The cryptocurrency industry has offered developers and investors the opportunity to introduce new financial tools providing plentiful options to earn passive income. Simply holding crypto has offered patient investors the chance to make gains over the years. However, there are various other ways to increase crypto assets’ stacks, even in bear markets.
Other than staking, crypto savings accounts allow retail investors to accrue their funds by earning interest on the crypto assets they deposit on specific cryptocurrency platforms if they agree to lend out their coins or tokens. Crypto interest accounts are particularly appealing because they distribute much higher returns than traditional bank savings accounts, considering that the average interest rate applied by a crypto savings account can be up to 7.5%, against the average 0.06% of bank savings accounts.
Related: DeFi staking: A beginner’s guide to proof-of-stake (PoS) coins
The difference in rates between crypto and traditional savings accounts is somewhat significant but comes with higher risks associated with the service. We’ll find out here how to access crypto savings accounts, the crypto interest rates and deposit terms and the risks associated with this type of financial instrument.
What is a crypto savings account?
A crypto interest account is generally a DeFi platform’s service that lets you earn interest on digital assets you’ve deposited and agreed to lend out in exchange for a return. This service is similar to a bank savings account that will lend out your money to other customers or financial institutions for a certain amount of time and will give you interest for that service.
By definition, blockchain technology encourages users to become self-sovereign and independent from third parties. However, intermediate companies have become a necessary component of the industry providing crypto savings accounts to those who want to enjoy the benefits of the technology without making too much effort to learn complicated and burdensome processes.
Other than convenience, these companies will also hold some of the risks involved and ensure depositors are paid first if adverse events like insolvency occur. Some companies are backed by insurance and work with well-established custodians to protect their customers.
How does a crypto savings account work?
Once you deposit your crypto assets into a savings account, you start accruing interest from day one. Most of the popular cryptocurrencies can be used in a crypto savings account, with the most picked being Bitcoin (BTC), Ether (ETH) and Litecoin (LTC), while many favor interest rates on stablecoins like Tether (USDT), USD Coin (USDC) and Pax Dollar (USDP).
By depositing your crypto assets into a savings account, you formally grant the platform the right to use your money for any purpose, from lending it out to investing it or staking it on your behalf. Primarily, it will be used for lending it out to earn high returns, some of which will be paid to you as regular interest payments.

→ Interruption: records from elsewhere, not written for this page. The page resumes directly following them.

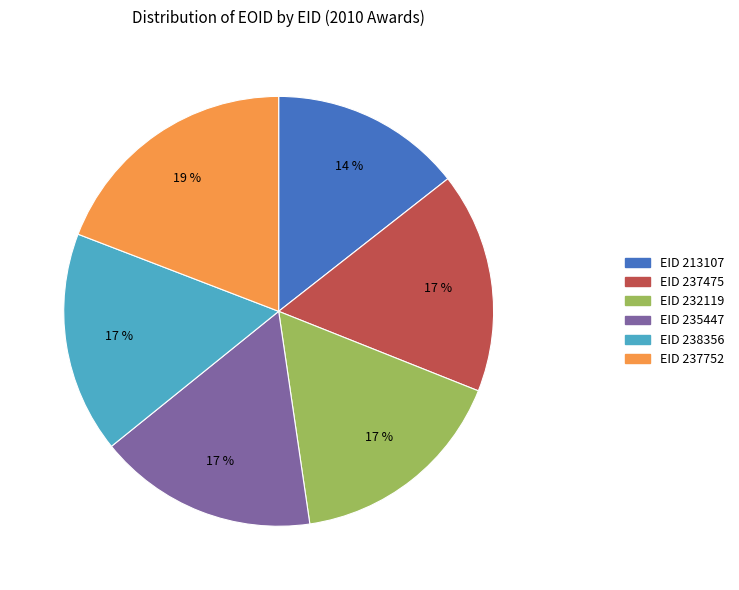

Combined, do EID 238356 and EID 213107 account for over 50%?

No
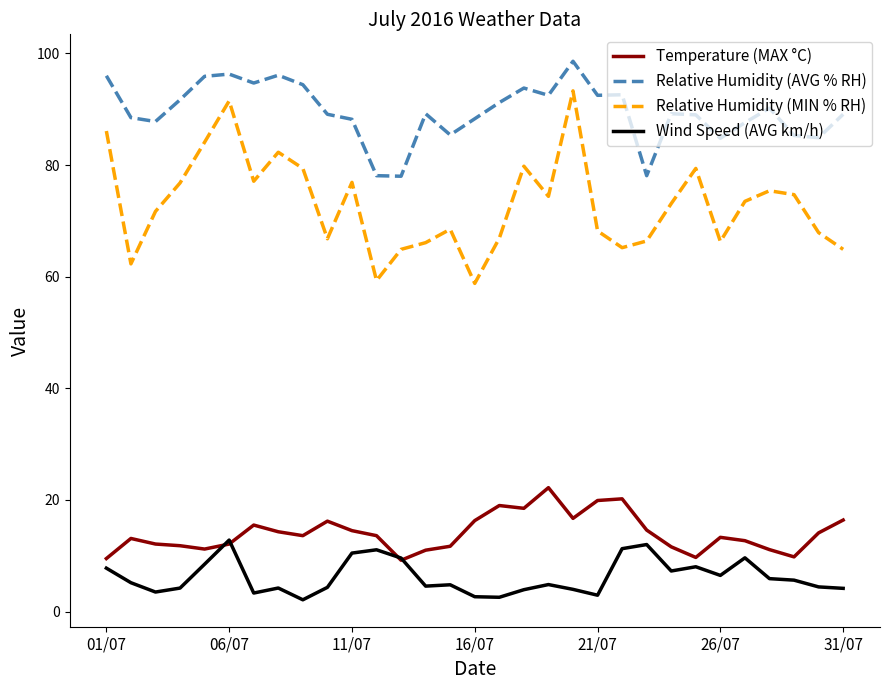

Which series has the largest total across all categories?

Relative Humidity (AVG % RH)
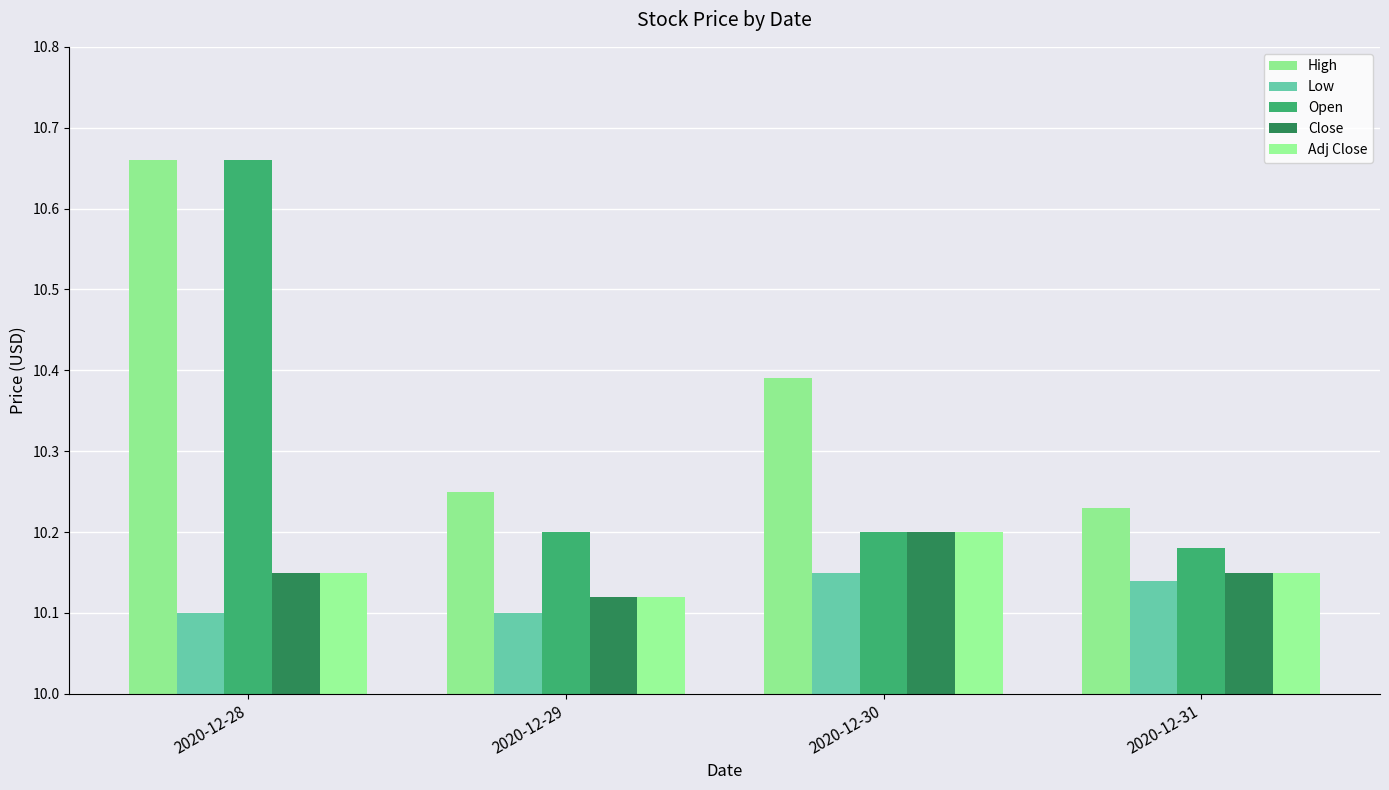

What is the difference between the highest and lowest values at 2020-12-30?

0.2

Crypto savings accounts may offer you more favorable rates if you agree to lock up your crypto for a while or hold a platform-specific token. Nexo, for instance, increases interest rates by up to 4% for holders of the platform’s governance token.
How to invest in a crypto savings plan?
When you want to invest in a crypto savings plan, the first step is to pick the right account for you and get started as follows:
- Choose a cryptocurrency platform you trust that offers realistic interest rates;
- Transfer cryptocurrency to this chosen platform;
- Follow the few simple steps to deposit your crypto assets into a savings account. Usually, these steps are straightforward, and you’ll be guided through the process by the platform;
- Choose if you want to deposit your asset for a limited amount of time or select a flexible time that will allow you to withdraw your crypto at any time;
- Start earning interest from the first day.